The author has been described by News Ltd as an "iconoclast", "Svengali", a pollie's "economist muse", and "pungently accurate". Fairfax says he is a "Renaissance man" and "one of Australia’s most respected analysts." Stephen Koukoulas concludes that he is "85% right", and "would make a great Opposition leader." Terry McCrann claims the author thinks "‘nuance’ is a trendy village in the south of France", but can be "scintillating" when he thinks "clearly". The ACTU reckons he’s "an enigma wrapped in a Bloomberg terminal, wrapped in some apparently well-honed abs."

Tuesday, November 2, 2010

Terry McCrann is back...

Most economists got today's rates decision wrong. But Terry McCrann was one of the few to pick it, and is well and truly back in business. HSBC's Paul Bloxham had shifted his (previously correct) November hike call to December, and so got wrong-footed.
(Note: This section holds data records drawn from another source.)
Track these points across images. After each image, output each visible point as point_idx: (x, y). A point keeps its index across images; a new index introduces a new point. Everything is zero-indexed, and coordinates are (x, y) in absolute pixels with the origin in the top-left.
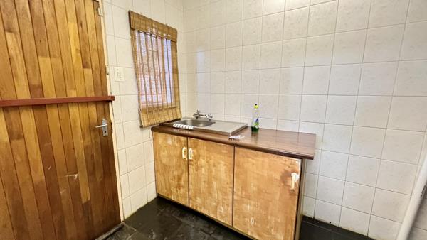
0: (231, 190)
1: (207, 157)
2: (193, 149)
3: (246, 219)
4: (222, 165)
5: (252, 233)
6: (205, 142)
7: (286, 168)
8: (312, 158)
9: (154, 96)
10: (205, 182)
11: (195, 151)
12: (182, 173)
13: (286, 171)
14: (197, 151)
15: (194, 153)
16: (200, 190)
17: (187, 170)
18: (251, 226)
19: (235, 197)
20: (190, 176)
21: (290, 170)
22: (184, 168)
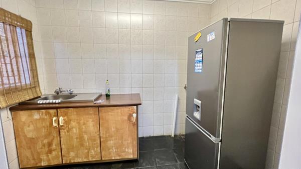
0: (98, 136)
1: (77, 120)
2: (63, 116)
3: (110, 150)
4: (90, 122)
5: (115, 157)
6: (75, 109)
7: (130, 112)
8: (141, 104)
9: (11, 78)
10: (77, 138)
11: (65, 118)
12: (53, 139)
13: (130, 114)
14: (68, 117)
15: (64, 120)
16: (73, 146)
17: (58, 135)
18: (114, 153)
19: (102, 140)
20: (62, 139)
21: (132, 113)
22: (55, 134)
I did not personally have a view: a colleague asked for my position minutes before the decision, and I responded: "Don’t trust the RBA’s decision-making framework right now—they could do anything, fwiw." That's the truth. The RBA has confused everybody. The fact is that all of my October arguments regarding the need to ignore current CPI data, and base rate decisions today on forecasts for the future, were absolutely spot-on. The RBA has demonstrated with this decision that they were not, as claimed by many, waiting for the third quarter CPI data. If they were, they would have paused this month. The core and headline CPI prints were low. A more likely explanation is that the Board got the interest rate yips for some reason in October. The truth is shit happens. Anyone who has sat in board meetings knows this. Maybe it was the currency. Maybe it was the fact that three external directors were missing (including noted hawk Warwick McKibbin), which was very unusual. Maybe they got stage-fright. They had prepared conditions perfectly for a hike in October, and there was shock all round when it did not materialise. And let's be clear: the consequences of this decision are far-reaching: the RBA has, for the first time, broken the nexus between CPI prints and rate changes. It is now truly an 'inflation targeter', and was clearly haunted by the ghosts of 2006-07 when it was head-faked by the two low core CPI prints, which were identical to the outcomes in the second and third quarters in 2010, as I discuss below. They were evidently not going to risk making that same mistake. This means financial markets will be much less confident about forecasting future rate decisions, which is not a terribly bad thing.